Reputation: 40061
I'm preparing statements in the constructor of my repository class, like this
PreparedStatement getStatement = cqlSession.prepare(selectFrom("the_table")
.all()
.whereColumn("the_key").isEqualTo(bindMarker())
.build());
I later bind it to a BoundStatement and read the results like this
String someColumn = row.isNull("some_column") ? null : row.getString("some_column")
During runtime I run an alter on the table, adding a column. Something I expected would work since I query for columns only by name. However, it seems that the driver internally has mapped the column names to column indexes which are now all broken.
Is this expected? It severely limits what can be done in run time.
Am I missing something that would have forced a re-prepare of a statement on schema change?
Can I intercept it and re-prepare manually?
I'm running spring boot 2.5.9 and the driver version 4.11.3 The cassandra cluster runs version 3.11.10
Upvotes: 2
Views: 700
Reputation: 16393
To add to @absurdfarce's answer, Cassandra 3.7 is a very old release. In fact, it was released all the way back to early 2016.
There were several important fixes to prepared statements since then. Although a quick browse of those fixes don't seem to be directly related to the issue you reported, they are significant nonetheless.
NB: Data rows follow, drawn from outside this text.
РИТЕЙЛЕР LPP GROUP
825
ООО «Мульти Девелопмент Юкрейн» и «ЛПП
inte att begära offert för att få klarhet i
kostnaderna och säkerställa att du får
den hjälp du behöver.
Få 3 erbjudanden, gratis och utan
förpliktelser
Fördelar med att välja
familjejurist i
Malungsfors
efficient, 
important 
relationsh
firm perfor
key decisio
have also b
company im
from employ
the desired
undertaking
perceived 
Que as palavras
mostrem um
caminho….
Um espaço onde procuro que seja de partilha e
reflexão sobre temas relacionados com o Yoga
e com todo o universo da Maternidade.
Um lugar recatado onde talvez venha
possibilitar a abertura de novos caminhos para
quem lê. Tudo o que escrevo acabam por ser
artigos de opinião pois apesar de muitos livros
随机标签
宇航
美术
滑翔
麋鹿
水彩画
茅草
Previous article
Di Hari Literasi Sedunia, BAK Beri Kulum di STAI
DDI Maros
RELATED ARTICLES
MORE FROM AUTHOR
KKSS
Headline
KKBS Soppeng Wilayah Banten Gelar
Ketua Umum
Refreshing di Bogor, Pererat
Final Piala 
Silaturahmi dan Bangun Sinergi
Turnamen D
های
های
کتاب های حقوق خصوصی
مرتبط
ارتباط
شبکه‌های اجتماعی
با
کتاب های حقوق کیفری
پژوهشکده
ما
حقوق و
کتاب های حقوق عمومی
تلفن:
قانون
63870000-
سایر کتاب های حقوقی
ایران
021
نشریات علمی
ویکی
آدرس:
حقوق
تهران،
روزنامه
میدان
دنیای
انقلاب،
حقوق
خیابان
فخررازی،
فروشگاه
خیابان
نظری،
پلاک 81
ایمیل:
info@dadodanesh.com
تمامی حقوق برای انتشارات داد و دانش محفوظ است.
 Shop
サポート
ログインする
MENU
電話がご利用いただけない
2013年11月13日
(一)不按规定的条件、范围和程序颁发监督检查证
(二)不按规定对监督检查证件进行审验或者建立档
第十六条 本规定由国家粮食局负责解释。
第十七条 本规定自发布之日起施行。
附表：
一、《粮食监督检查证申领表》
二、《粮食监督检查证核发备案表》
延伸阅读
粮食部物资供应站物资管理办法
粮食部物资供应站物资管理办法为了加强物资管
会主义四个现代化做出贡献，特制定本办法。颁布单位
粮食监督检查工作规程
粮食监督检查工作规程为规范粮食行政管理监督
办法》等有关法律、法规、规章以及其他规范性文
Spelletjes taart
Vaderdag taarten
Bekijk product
Additionally there were several fixes to schema migration/propagation in the last 6 years. Again, they don't directly relate to your problem and I'm ordinarily loathe to push for an upgrade but I think 6 years' worth of fixes between C* 3.7 to 3.11.latest merits it. Cheers!
Upvotes: 1
Reputation: 261
thanks for the question!
Your symptoms sound similar to the behaviours described in CASSANDRA-10786. If you're dealing with a version before Cassandra 4.0 this could very well be what's going on.
Does the description in that issue match up with what you're seeing?